**Task directions:** The records follow. Filter them to the lines that hold "Toraja".

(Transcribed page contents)
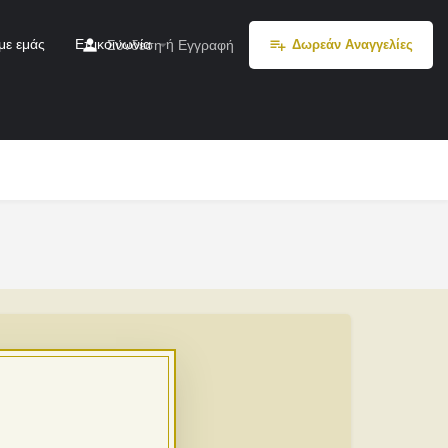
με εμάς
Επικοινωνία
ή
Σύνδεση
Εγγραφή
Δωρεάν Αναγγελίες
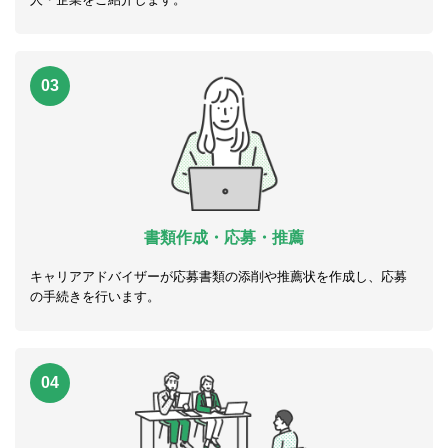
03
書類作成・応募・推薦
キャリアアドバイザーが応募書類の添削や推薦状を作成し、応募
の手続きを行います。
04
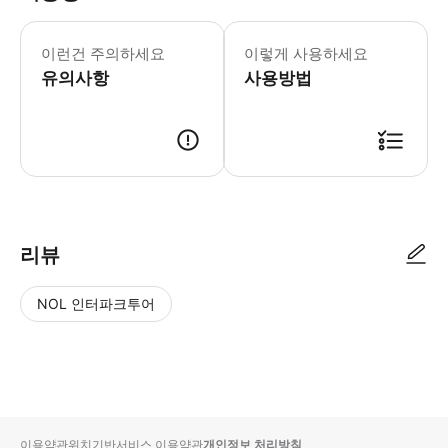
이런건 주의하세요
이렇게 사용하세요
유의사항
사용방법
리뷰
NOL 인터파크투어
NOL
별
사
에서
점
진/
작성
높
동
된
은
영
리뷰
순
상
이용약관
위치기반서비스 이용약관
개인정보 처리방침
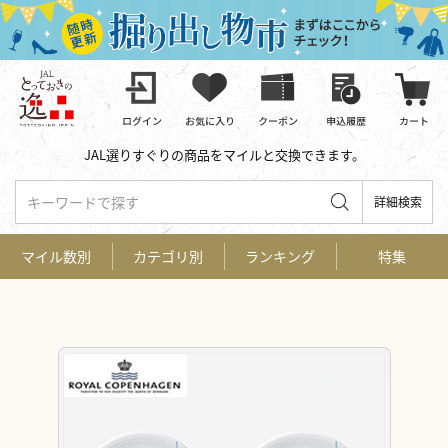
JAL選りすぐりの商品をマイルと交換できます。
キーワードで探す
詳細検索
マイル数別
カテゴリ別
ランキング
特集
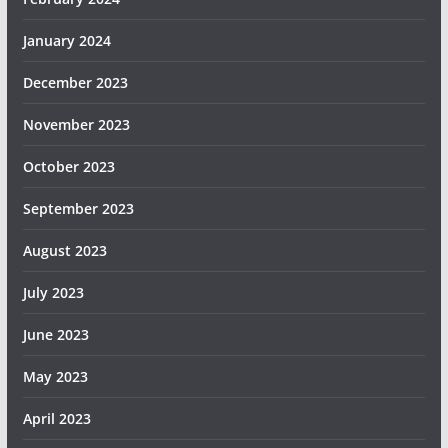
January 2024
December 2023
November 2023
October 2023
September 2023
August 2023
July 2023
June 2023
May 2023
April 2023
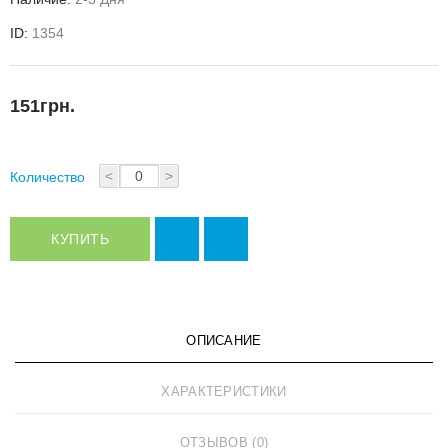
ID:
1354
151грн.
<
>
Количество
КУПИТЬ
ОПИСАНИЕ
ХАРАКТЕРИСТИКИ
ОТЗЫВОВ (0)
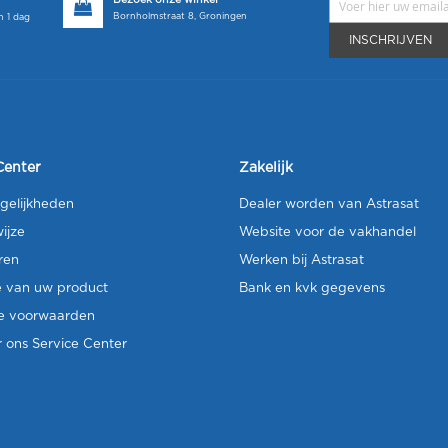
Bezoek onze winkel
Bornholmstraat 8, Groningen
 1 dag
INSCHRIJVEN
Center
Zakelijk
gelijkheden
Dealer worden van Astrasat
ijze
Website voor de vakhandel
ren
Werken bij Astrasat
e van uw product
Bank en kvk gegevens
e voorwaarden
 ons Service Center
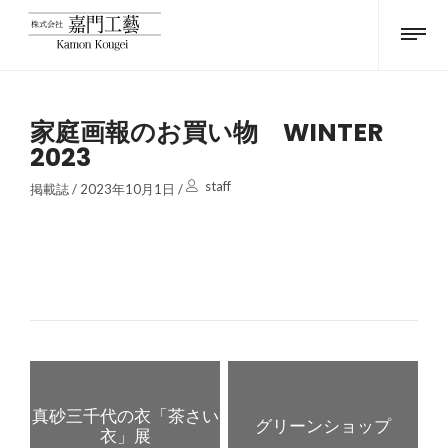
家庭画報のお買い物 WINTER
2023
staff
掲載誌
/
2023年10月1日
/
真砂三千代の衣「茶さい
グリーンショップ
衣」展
--
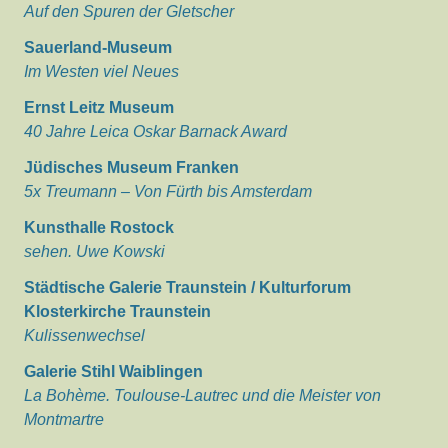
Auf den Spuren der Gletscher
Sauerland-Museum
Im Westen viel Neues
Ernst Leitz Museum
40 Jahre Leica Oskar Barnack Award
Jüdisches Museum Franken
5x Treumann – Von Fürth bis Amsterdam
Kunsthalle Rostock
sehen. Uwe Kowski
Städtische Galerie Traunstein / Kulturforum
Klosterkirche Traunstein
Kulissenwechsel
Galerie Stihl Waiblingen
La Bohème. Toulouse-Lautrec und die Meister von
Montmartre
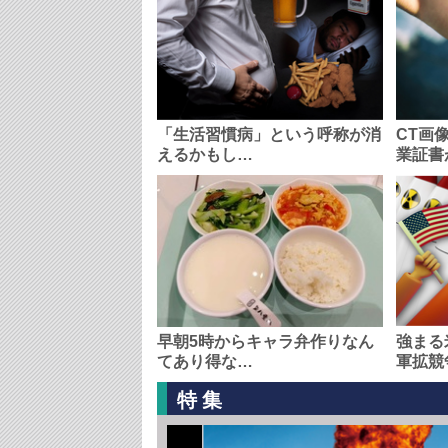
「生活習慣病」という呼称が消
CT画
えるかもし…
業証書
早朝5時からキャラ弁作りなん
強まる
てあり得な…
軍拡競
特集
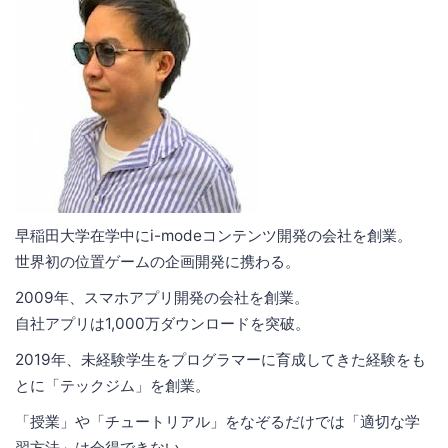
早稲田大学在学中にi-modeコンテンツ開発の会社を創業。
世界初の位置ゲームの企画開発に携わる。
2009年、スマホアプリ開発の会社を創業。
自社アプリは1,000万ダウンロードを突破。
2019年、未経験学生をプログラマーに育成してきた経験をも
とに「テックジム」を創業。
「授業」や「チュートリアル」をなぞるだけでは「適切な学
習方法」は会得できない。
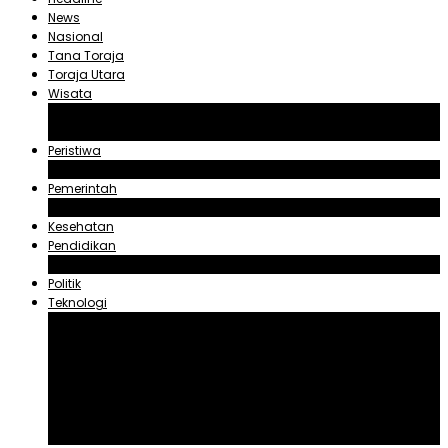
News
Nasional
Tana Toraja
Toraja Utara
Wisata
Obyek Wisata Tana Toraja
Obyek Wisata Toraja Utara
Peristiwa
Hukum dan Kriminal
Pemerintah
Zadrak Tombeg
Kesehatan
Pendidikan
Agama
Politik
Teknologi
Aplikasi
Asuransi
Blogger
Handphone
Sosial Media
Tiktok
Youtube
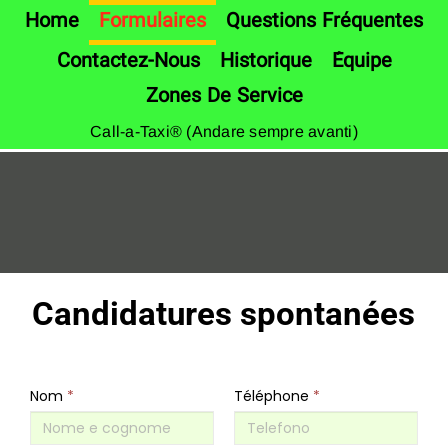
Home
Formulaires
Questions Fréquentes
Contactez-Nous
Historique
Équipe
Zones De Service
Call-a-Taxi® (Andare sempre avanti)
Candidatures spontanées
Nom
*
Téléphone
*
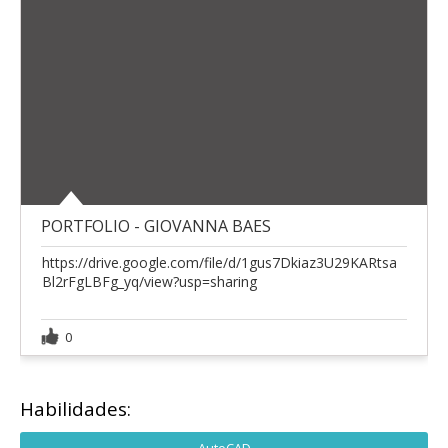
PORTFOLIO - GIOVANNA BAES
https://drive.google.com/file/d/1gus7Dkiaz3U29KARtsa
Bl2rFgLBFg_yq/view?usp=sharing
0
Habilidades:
--
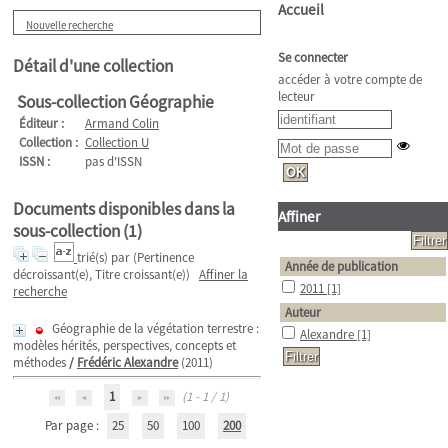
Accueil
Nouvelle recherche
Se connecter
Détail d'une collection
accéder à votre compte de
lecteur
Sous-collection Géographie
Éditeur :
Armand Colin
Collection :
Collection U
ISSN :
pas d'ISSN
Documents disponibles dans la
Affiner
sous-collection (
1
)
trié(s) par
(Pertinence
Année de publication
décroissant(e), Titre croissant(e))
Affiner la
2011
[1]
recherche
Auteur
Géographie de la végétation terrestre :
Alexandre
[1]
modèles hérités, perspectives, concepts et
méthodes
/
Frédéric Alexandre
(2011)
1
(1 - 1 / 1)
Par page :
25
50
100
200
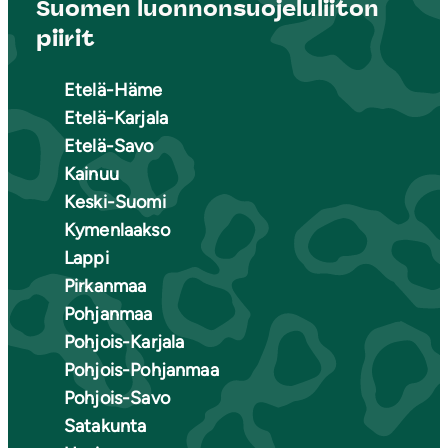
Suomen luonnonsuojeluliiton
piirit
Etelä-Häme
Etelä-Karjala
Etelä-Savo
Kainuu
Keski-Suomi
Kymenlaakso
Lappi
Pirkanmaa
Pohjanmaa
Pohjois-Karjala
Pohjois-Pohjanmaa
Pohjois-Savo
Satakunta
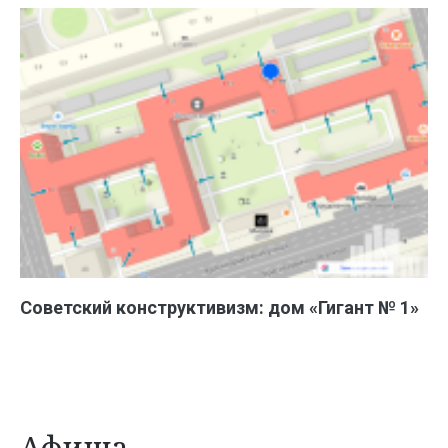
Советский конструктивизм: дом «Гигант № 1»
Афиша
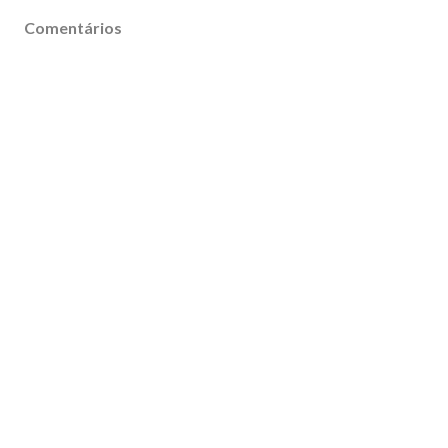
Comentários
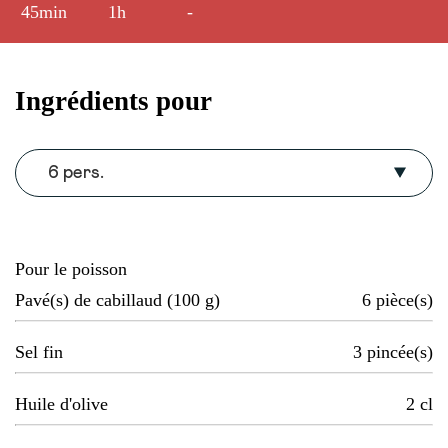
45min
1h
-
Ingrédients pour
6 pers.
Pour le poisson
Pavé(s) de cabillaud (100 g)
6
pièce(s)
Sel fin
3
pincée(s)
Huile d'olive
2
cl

**Response to the exercise:**
Tana Toraja
Toraja Utara
Obyek Wisata Tana Toraja
Obyek Wisata Toraja Utara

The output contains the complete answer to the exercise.